__Exercise description__: Scan the data below and state the number of lines that include the word "down", adding no comment.

"""

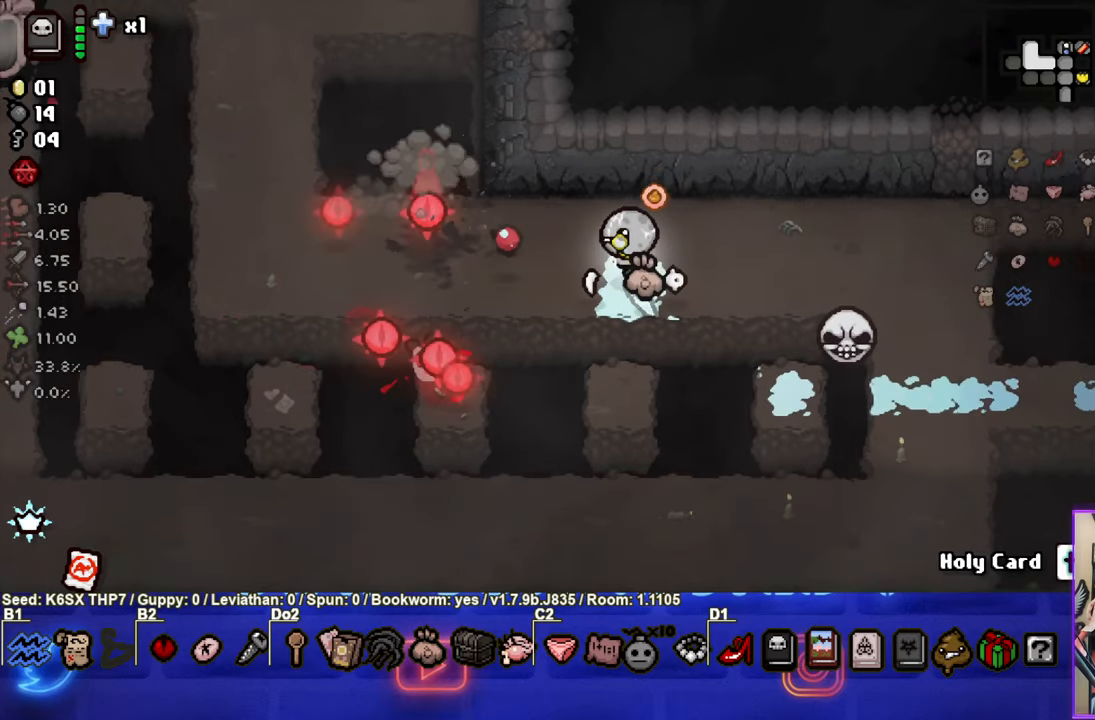
{"dt_ms": 500, "buttons": ["TRIANGLE"], "left_stick": "down-left", "events": [[300, "left_stick", "down-left"], [366, "SQUARE", "up"], [466, "TRIANGLE", "down"]]}
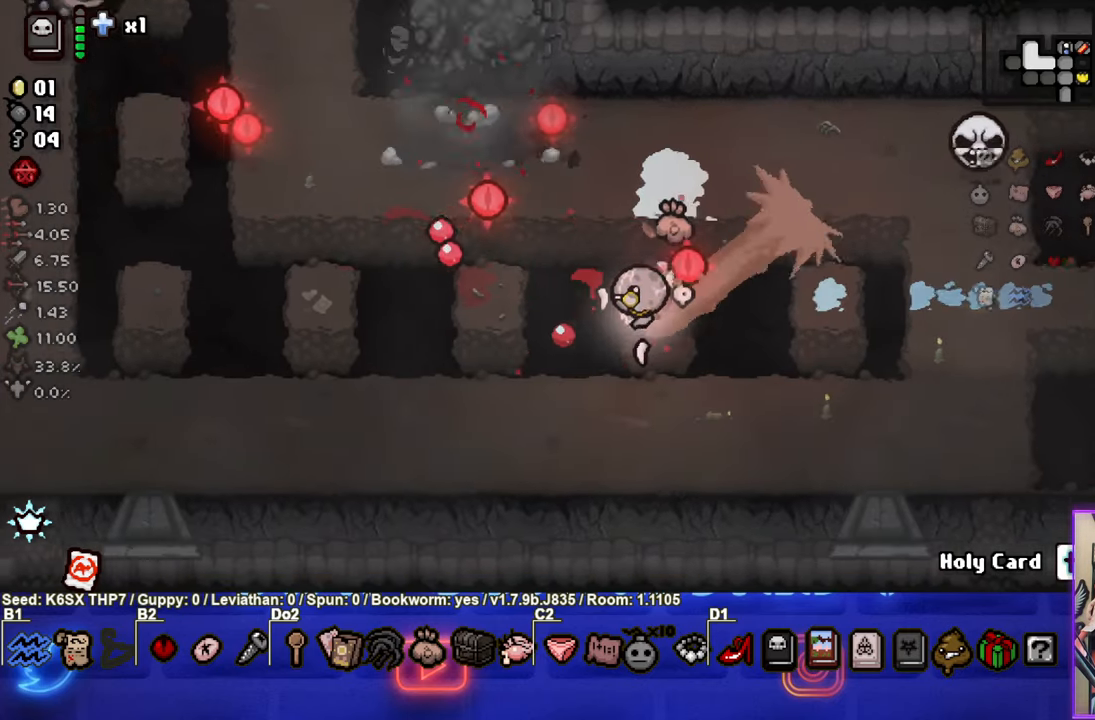
{"dt_ms": 500, "buttons": ["TRIANGLE"], "left_stick": "left", "events": [[216, "left_stick", "left"]]}
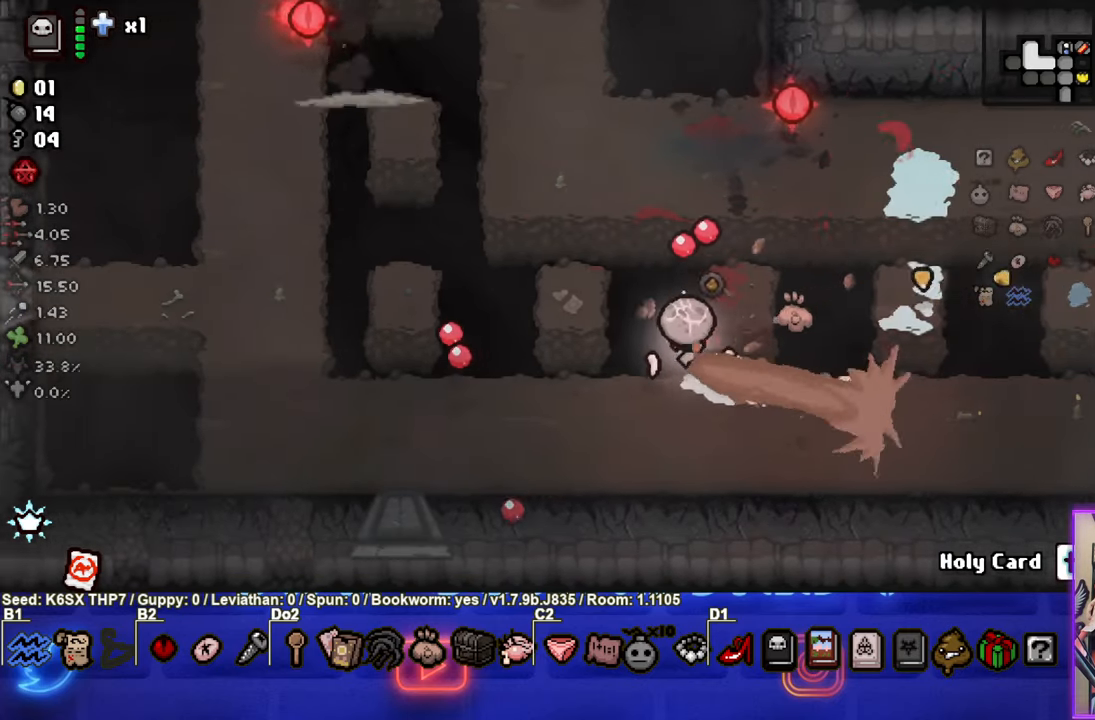
{"dt_ms": 500, "buttons": ["TRIANGLE"], "left_stick": "left", "events": []}
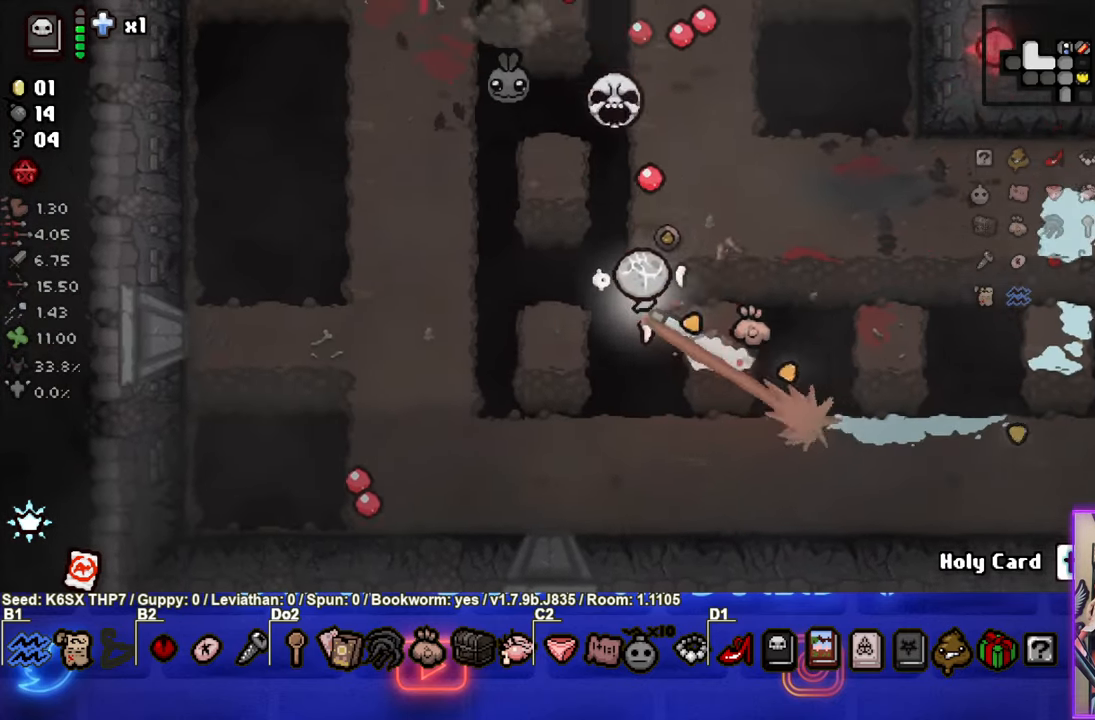
{"dt_ms": 500, "buttons": ["TRIANGLE"], "left_stick": "down-right", "events": [[233, "left_stick", "down-left"], [483, "left_stick", "down-right"]]}
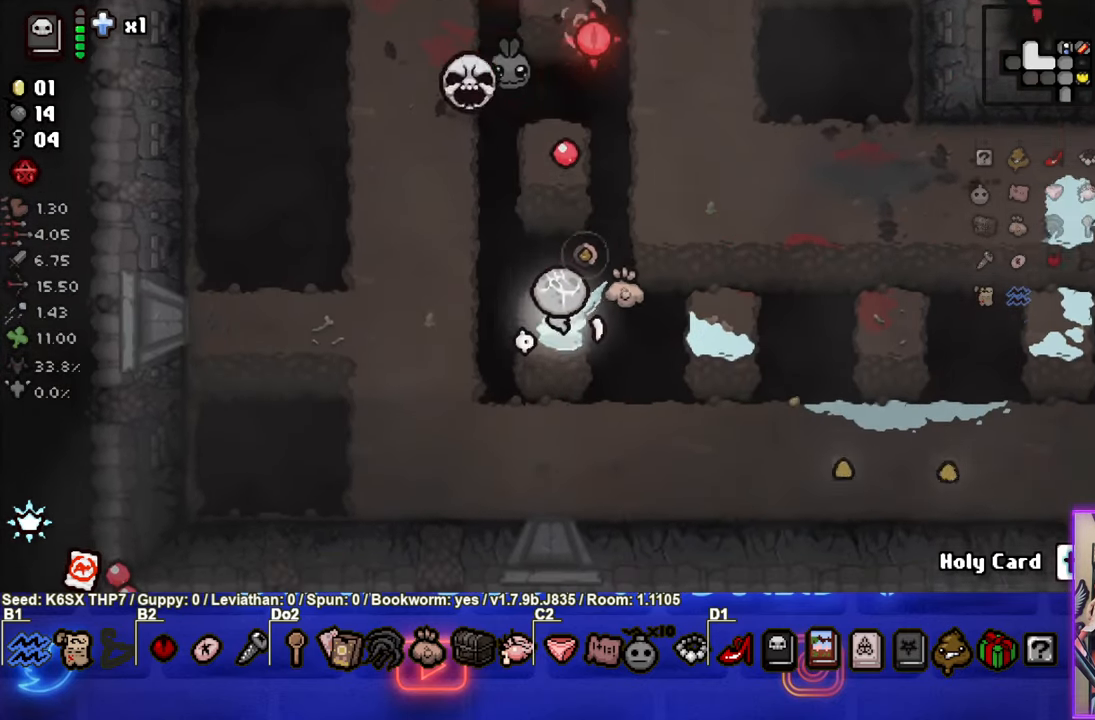
{"dt_ms": 500, "buttons": ["TRIANGLE"], "left_stick": "up-left", "events": [[216, "left_stick", "left"], [383, "left_stick", "up-left"]]}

"""

__Reply to the exercise__: 2